There is one tiny thing I will help you with first, and that's converting numbers. In order to do this though, we're going to cheat and use exceptions. An exception is an error that you get from some function you may have run. What happens is your function "raises" an exception when it encounters an error, then you have to handle that exception. For example, if you type this into IRB:

ruby-1.9.2-p180 :001 > Integer("hell")
ArgumentError: invalid value for Integer(): "hell"
    from (irb):1:in `Integer'
    from (irb):1
    from /home/rob/.rvm/rubies/ruby-1.9.2-p180/bin/irb:16:in `
'


That ArgumentError is an exception that the Integer() function threw because what you handed Integer() is not a number. The Integer() function could have returned a value to tell you it had an error, but since it only returns numbers, it'd have a hard time doing that. It can't return -1 since that's a number. Instead of trying to figure out what to return when there's an error, the Integer() function raises the TypeError exception and you deal with it.


You deal with an exception by using the begin and rescue keywords:

def convert_number(s)
  begin
    Integer(s)
  rescue ArgumentError
    nil
  end
end

You put the code you want to "begin" inside the begin block, and then you put the code to run for the error inside the rescue. In this case, we want to call Integer() on something that might be a number. If that has an error, then we "rescue" it and return nil instead.
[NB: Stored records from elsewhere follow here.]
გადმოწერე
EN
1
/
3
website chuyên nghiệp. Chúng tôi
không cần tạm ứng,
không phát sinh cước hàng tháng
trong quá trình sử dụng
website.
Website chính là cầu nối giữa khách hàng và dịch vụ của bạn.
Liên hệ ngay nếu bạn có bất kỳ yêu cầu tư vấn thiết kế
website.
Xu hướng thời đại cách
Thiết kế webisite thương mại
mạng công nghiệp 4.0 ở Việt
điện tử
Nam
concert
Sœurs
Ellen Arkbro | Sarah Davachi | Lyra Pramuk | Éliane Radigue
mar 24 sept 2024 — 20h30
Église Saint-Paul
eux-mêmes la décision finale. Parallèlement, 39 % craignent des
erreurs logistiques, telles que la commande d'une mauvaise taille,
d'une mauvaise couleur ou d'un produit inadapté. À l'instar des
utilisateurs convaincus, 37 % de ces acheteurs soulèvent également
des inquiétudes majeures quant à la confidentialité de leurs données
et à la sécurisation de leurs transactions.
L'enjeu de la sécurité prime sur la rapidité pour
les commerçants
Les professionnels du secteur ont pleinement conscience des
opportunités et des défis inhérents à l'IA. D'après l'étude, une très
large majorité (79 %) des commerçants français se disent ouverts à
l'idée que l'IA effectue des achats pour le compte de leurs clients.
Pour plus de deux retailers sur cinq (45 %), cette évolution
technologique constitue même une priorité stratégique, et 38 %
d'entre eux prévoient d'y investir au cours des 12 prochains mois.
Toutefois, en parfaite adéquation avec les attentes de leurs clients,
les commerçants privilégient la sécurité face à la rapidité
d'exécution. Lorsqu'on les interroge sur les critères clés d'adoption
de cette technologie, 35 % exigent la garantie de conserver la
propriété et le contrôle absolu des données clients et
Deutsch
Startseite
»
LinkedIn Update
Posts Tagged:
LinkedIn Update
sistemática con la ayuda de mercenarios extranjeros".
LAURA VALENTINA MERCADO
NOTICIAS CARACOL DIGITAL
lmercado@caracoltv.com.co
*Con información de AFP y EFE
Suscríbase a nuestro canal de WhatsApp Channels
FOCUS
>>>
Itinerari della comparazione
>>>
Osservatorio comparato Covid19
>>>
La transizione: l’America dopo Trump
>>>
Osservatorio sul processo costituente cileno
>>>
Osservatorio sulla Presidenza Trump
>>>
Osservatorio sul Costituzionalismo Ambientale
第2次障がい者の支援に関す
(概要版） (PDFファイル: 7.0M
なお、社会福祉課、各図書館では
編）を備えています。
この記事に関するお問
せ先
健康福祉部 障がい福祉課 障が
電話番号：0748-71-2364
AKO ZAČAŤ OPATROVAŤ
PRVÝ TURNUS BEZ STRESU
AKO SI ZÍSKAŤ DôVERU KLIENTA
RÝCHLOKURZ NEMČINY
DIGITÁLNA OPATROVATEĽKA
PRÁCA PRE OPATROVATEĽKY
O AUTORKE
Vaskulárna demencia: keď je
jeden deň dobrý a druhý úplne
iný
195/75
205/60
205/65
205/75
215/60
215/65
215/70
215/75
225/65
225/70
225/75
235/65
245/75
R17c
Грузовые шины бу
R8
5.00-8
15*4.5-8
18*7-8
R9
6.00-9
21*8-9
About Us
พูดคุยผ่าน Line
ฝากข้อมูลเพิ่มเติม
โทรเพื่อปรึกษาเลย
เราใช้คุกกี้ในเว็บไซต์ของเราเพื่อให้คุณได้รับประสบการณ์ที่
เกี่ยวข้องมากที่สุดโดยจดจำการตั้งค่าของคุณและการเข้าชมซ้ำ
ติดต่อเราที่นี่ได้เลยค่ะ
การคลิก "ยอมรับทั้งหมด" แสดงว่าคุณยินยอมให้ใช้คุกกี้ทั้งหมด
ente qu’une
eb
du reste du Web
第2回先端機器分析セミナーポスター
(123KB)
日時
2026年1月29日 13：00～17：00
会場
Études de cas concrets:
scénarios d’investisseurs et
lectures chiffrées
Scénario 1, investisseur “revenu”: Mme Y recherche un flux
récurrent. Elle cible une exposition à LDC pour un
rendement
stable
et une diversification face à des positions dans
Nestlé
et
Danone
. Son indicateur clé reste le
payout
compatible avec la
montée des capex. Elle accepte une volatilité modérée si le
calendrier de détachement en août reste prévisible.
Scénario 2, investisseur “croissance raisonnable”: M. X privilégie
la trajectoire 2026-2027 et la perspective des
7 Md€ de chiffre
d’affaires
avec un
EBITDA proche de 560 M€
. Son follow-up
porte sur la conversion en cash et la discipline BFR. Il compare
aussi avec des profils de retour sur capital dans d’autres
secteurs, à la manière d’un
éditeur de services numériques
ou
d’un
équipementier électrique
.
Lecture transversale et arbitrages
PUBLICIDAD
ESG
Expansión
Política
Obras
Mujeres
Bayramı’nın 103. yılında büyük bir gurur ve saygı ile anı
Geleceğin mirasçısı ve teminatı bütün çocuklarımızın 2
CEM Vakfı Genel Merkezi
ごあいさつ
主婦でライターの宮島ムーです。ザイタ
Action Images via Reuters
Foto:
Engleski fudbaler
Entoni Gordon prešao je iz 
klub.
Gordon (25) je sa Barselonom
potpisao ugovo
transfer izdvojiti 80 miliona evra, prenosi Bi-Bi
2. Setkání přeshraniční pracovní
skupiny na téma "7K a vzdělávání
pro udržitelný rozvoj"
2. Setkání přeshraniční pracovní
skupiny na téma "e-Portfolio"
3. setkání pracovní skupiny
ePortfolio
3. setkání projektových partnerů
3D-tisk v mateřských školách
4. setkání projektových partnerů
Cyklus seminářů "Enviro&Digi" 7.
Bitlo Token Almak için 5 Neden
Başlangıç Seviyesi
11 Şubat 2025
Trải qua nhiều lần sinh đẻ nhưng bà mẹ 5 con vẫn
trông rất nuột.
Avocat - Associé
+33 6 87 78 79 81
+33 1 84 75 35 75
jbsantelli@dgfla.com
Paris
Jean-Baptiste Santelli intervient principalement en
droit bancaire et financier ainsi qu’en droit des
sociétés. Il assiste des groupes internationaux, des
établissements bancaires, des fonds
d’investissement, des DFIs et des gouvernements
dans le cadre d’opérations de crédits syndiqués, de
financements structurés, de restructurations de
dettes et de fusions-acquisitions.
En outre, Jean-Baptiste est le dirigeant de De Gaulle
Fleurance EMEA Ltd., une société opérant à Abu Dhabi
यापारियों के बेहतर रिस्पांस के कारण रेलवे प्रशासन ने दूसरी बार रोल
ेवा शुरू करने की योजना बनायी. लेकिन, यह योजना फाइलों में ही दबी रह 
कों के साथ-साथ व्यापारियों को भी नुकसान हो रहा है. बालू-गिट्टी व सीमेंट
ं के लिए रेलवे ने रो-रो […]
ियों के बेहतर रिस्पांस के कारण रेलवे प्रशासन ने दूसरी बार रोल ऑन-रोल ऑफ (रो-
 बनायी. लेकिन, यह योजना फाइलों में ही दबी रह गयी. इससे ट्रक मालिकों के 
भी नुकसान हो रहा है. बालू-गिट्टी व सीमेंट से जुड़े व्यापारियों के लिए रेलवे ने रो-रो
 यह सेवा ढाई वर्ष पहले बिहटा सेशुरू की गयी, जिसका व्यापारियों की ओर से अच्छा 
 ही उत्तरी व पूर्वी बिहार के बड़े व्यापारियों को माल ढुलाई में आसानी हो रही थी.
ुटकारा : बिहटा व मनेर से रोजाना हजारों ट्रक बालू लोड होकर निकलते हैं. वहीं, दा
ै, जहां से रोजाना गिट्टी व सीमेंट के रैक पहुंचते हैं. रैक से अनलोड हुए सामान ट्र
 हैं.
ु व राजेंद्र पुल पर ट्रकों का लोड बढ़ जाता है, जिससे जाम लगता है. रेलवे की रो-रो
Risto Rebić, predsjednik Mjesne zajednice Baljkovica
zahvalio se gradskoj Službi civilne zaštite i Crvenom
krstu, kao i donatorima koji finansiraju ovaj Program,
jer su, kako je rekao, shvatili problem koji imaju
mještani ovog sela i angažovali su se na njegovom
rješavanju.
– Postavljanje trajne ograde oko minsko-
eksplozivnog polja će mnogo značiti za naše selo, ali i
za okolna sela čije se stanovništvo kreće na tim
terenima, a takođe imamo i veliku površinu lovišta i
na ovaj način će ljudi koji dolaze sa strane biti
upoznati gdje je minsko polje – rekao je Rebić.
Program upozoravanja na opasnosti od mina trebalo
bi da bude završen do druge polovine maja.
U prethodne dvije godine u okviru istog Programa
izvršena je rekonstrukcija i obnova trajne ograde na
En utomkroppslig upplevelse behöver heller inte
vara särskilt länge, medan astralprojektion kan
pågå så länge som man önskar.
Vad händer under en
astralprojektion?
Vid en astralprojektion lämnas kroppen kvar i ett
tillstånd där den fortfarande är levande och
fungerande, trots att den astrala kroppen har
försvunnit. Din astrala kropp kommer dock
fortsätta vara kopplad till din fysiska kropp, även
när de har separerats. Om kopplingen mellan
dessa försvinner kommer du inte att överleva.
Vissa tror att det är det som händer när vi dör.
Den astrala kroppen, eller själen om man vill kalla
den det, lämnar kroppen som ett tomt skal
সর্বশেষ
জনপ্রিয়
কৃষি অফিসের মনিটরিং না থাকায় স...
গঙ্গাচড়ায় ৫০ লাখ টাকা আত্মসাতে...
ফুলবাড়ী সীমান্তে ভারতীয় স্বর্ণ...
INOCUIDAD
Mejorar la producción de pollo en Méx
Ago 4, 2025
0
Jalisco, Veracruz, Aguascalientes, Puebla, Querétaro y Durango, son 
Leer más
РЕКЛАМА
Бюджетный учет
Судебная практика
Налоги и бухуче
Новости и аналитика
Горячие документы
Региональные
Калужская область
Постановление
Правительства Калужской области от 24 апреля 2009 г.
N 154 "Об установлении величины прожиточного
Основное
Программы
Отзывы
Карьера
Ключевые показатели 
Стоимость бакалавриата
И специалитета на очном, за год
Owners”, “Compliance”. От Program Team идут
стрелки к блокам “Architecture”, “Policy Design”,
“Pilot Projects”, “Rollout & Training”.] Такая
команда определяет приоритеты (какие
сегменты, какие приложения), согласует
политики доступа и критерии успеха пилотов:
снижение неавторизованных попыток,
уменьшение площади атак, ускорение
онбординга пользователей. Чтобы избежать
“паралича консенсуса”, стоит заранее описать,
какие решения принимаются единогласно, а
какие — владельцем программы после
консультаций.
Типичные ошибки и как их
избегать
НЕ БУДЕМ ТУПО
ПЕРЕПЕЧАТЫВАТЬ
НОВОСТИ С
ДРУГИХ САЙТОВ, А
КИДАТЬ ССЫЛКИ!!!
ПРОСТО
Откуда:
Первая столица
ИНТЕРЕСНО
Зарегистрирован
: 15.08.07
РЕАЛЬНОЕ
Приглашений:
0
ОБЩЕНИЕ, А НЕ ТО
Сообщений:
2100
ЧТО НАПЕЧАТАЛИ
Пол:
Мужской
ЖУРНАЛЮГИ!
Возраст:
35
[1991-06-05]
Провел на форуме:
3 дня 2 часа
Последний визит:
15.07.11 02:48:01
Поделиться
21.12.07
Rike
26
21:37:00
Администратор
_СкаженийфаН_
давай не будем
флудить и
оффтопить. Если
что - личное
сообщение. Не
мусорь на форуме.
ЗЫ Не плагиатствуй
In your scanner that you write, you should use this function to test if something is a number. You should also do it as the last thing you check for before declaring that word an error word.

What You Should Test

Here are the files test/test_lexicon.rb that I am working with:



Design Hints

Focus on getting one test working at a time. Keep this simple and just put all the words in your lexicon in lists that are in your lexicon.rb file. Do not modify the input list of words, but instead make your own new list with your lexicon pairs in it. Also, use the include? method with these lexicon arrays to check if a word is in the lexicon.

Extra Credit

- Improve the unit test to make sure you cover more of the lexicon.
- Add to the lexicon and then update the unit test.
- Make your scanner handles user input in any capitalization and case.
- Update the test to make sure this actually works.
- Find another way to convert the number.
- My solution was 37 lines long. Is yours longer? Shorter?

TESTHEAD's TAKEAWAY:

Test Driven Development is not as easy as it seems, at least as I currently understand it. Again, I'm not blaming Zed or Rob here, I'm blaming myself for not quite geting how to do this. this and the next ercise are by necessity going to need to be considered "open ended" for the time being until I can grok what I need to do to make this work. Sometimes that takes beating against it, sometimes it means doing something else until I can see the connection. Either way, my goal was to review and complete this by the end of January, and I'm running low on time now, so I need to get a move on and come backto this one later.

2 comments:

Emily said...

Hi Michael,
I did this exercise I few days ago. My solution used hashes and it took a lot of tweaking to get all the tests to pass.
I know I didn't do it the way Zed/Rob meant because they wouldn't have made it so inelegant. Still I can show you my code if it would help.
Emily
@emmypemmy

Michael Larsen said...

Hi Emily, I'd certainly be interested in seeing your solution and trying it against the one's I've played with thus far.